**TEXT SEGMENT**
───

19.7.17 The payment mechanism should not however be designed simply on the basis of broad economic assumptions such as these. These weighting recommendations are designed as a sense check for the regime. Performance regimes should be constructed initially from the bottom-up with weightings for the different output components designed to incentivise good performance. The aggregate figure should then be given a top-down sense check to ensure that the overall economics of the Project offer value for money.

19.7.18 Calibration should take account of the commercial structure used by the Contractor to provide the Services. Even for poor performance, the calibrated level of deduction should allow for the reality that the contractor still needs to pay staff and sub-contractors. If the deduction exceeds his profit, then the viability of his performance may be threatened and performance may actually get worse rather than better. One way of addressing this is to take account of a typical level of profitability when calibrating. A good Contractor should still be able to generate a profit (albeit reduced) whilst a poor Contractor may generate no profit, but still be able to pay his staff and contractors. It is better to address constant or repeated poor performance though the ratchet mechanism, warning notices and termination triggers which may be more effective measures. It is also helpful to understand that it is common for the payment mechanism to be cascaded through the supply chain, with an element of 'tightening' of the requirement, trigger point etc. This is to allow each layer time to react when the layer below fails a measure - thus the FM Sub-contractor will have a tighter termination trigger than the FM service provider which in turn will have a tighter trigger than the Contractor.

19.7.19 Potential Contractors and sub-contractors will model the behaviour of the payment mechanism in order to examine the risks they will face, and base their pricing on the results (noting that for sub-contractors the deductions for unavailability may be regarded as of less day-to-day significance than deductions relating to the performance measurement system). Similarly, the riskiness of the Contract will affect the level of interest from funders and the terms they offer. An onerous output specification and payment mechanism may lead to higher pricing or put off credible bidders and funders. Some early payment mechanisms were over-rigorous and overcomplicated when they were constructed, and were not then fully enforced. An over-rigorous payment mechanism combined with weak enforcement offers poor value for money. Authorities should aim to produce fair regimes and diligently enforce them.

───

Collected data:
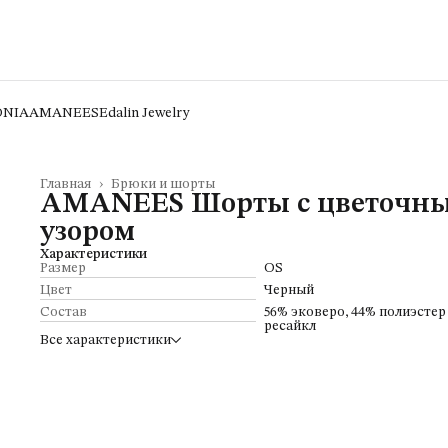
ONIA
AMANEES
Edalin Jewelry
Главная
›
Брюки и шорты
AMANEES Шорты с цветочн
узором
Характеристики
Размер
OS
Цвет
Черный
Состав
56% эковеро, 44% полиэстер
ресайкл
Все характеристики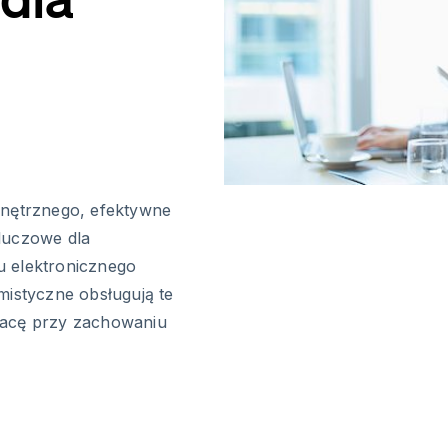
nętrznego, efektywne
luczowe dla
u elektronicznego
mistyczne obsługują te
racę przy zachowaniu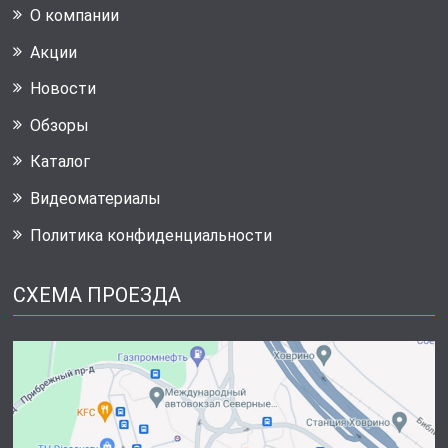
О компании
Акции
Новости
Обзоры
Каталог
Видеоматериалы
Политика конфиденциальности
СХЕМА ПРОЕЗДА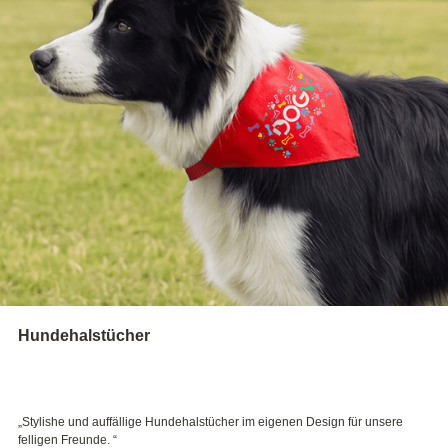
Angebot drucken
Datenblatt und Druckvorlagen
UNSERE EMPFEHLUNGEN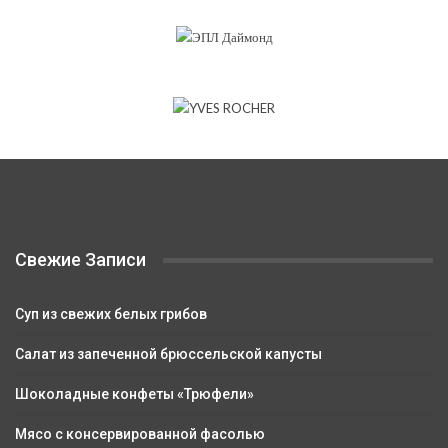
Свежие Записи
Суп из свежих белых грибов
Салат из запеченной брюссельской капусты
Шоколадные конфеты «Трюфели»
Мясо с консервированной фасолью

───

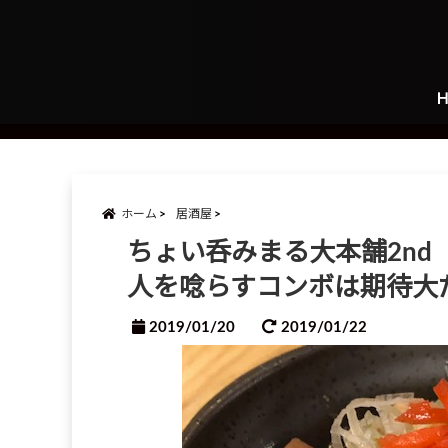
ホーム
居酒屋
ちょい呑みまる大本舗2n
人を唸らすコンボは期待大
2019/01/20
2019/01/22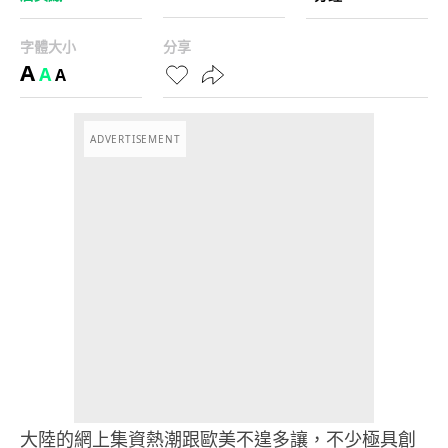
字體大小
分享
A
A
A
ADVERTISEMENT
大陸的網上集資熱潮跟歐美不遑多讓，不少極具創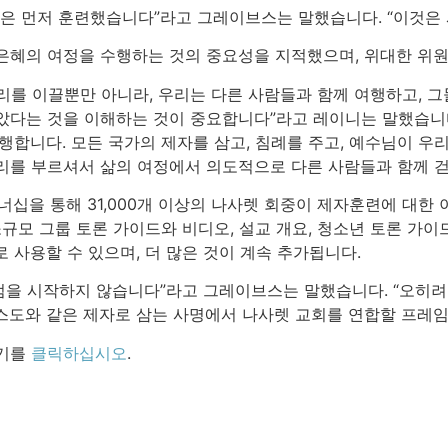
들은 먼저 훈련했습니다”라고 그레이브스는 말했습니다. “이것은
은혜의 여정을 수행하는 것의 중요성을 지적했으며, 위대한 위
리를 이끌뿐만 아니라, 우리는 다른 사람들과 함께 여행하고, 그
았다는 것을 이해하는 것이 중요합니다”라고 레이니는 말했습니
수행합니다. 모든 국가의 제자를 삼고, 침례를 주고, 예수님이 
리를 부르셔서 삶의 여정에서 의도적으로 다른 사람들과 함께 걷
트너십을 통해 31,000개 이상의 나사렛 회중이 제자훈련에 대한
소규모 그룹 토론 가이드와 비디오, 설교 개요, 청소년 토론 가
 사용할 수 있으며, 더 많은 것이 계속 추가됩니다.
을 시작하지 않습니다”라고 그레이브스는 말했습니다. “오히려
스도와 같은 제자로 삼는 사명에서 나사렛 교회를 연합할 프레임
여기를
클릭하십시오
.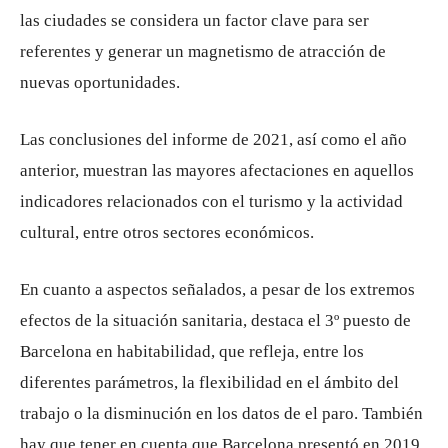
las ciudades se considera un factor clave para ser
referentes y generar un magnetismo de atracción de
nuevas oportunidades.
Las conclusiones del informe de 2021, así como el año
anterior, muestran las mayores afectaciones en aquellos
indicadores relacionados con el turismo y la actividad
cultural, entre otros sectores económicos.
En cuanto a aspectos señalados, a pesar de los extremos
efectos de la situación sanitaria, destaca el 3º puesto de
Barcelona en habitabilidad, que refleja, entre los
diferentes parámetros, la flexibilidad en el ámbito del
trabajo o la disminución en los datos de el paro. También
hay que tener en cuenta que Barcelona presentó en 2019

───

How would the text on calibrating the payment mechanism go on? Write its next part, starting after the final sentence.

**REPLY TO THE TASK**
Ratchet mechanisms

19.7.20 Many payment mechanisms include "ratchets" whereby a long delay in fixing a problem, or its repeated recurrence, or its widespread occurrence in a number of areas across a project, leads to higher deductions. Ratchets help ensure that systematic problems are properly dealt with. See further Section 19.6.3 (Consequences of Poor Performance). The use of ratchets should be considered carefully: a low initial deduction together with a ratchet may simply encourage a reactive rather than pro-active approach to performance management, but on the other hand, without ratchets the incentives may not be effective (for example it may turn out that without a ratchet the deduction is not heavy enough to give an economic incentive to good performance). Ratchets are likely to be useful in most payment mechanisms.22

Performance deduction caps

19.7.21 In some sectors it is common for there to be a cap on the amount of deductions which can be made in respect of poor performance.23 The Sub-Contractor's maximum exposure in any year may be limited to receiving zero payment from the Contractor (i.e. they may lose all their income but they do not reimburse the Contractor for deductions which exceed their fee but are due to their failings as a Sub-Contractor). The risk of additional availability deductions then stays with the Contractor. It is important for the Authority always to preserve the principle of no-service no-fee and in an availability- based payment mechanism there should be no payment if the facility is unavailable. The capping of deductions for poor performance of Services may be acceptable if the Authority considers that there is little further benefit from further performance deductions which cannot be either passed down or absorbed by the Contractor on a value for money basis. However, any cap should not be used simply to insulate equity investors from risk. In any event, if a Sub-Contractor is losing a significant portion of its fee for poor performance it is likely to be in default of its own Sub-Contract and the Contractor has a clear motive to replace it before it puts the availability of the facilities and hence the full Unitary Charge at risk. Authorities should ensure that the Contractor is incentivised to manage Sub-Contractors effectively, and should not concede a cap on deductions without advice from their advisers. Any performance deduction cap must always be justified on value for money grounds.




__________________________________________________________________________________________

19 In establishing a suitable system, the Authority should be aware of the effects a particular system has on the solution offered by a bidder. For example, a bid solution that is capital intensive up-front with reduced life-cycle costs may have one optimum approach and one with lower initial costs but higher life cycle costs another, because the financial structure of the Contractor will be different. It is crucial for the Authority to understand what system will best achieve the result it seeks.

20 Some payment mechanisms have allowed Authorities to "carry forward" any deductions greater than 100% to apply in the following period.

This is unlikely to be value for money and is not recommended. The scope for retrospective deductions (where the Authority later discovers a performance failure has existed undetected for a period) should be subject to a cap, as the Contractor and the Senior Lenders may not have been aware of the failure and therefore not have taken steps to remedy it.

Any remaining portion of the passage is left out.